### Excerpt to read
- Venue: Atos Markham Pan Am Centre
- Dates: July 19– 21
- Competitors: 36 from 12 nations

Medalists
| Gold medal | Hugo Calderano Thiago Monteiro Gustavo Tsuboi | Brazil |
| Silver medal | Marcelo Aguirre Axel Gavilan Alejandro Toranzos | Paraguay |
| Bronze medal | Marko Medjugorak Pierre-Luc Thériault Eugene Wang | Canada |
| Bronze medal | Brian Afanador Héctor Berríos Daniel González | Puerto Rico |

= Table tennis at the 2015 Pan American Games – Men's team =

The men's team table tennis event at the 2015 Pan American Games was held between July 19 and 21, 2015 at the Atos Markham Pan Am Centre in Toronto, Canada.

==Schedule==
All times are Central Standard Time (UTC-6).

| Date | Time | Round |
|---|---|---|
| July 19, 2015 | 12:30 | Round Robin |
| July 20, 2015 | 12:00 | Round Robin |
| July 20, 2015 | 19:00 | Quarterfinals |
| July 21, 2015 | 12:00 | Semifinals |
| July 21, 2015 | 19:10 | Final |

==Results==

===Round Robin===
The round robin will be used as a qualification round. The twelve teams will be split into groups of three. The top two teams from each group will advance to the first round of playoffs.

### Records supplied
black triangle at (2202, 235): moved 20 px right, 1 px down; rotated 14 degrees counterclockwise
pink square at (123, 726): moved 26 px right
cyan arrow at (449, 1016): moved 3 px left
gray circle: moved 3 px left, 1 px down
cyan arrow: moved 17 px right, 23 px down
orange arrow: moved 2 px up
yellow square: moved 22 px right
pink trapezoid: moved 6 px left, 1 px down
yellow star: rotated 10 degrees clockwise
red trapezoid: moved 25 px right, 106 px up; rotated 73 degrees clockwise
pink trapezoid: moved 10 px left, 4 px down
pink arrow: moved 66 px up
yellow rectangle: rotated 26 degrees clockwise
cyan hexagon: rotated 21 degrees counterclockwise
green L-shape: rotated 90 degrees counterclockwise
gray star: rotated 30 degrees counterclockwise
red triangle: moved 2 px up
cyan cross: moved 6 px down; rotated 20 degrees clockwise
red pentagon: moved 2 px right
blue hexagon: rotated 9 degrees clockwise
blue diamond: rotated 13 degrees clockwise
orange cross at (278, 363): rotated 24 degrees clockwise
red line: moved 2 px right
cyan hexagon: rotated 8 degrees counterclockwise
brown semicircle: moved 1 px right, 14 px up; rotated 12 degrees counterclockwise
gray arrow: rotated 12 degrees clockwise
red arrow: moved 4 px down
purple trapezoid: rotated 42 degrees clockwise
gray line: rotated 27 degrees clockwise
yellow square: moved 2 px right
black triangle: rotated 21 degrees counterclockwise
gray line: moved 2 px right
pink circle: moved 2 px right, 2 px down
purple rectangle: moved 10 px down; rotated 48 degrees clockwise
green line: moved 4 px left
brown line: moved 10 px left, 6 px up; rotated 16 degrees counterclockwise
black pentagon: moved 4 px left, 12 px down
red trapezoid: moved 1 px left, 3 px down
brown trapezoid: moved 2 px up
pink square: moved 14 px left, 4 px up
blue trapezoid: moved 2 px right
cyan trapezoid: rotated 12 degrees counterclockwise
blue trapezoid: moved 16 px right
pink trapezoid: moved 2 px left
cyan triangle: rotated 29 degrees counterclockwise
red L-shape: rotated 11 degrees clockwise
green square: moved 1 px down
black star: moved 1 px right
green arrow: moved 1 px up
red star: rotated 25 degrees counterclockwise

### Things to do
- a) In the article on the men's team table tennis event, what role does the round robin play, and how do teams move on from it?
- b) List every nation that won a medal in the men's team table tennis article.

### Answers for the tasks
- a) The round robin serves as a qualification round. The twelve teams are split into groups of three, and the top two teams from each group advance to the first round of playoffs.

- b) Brazil, Paraguay, Canada, Puerto Rico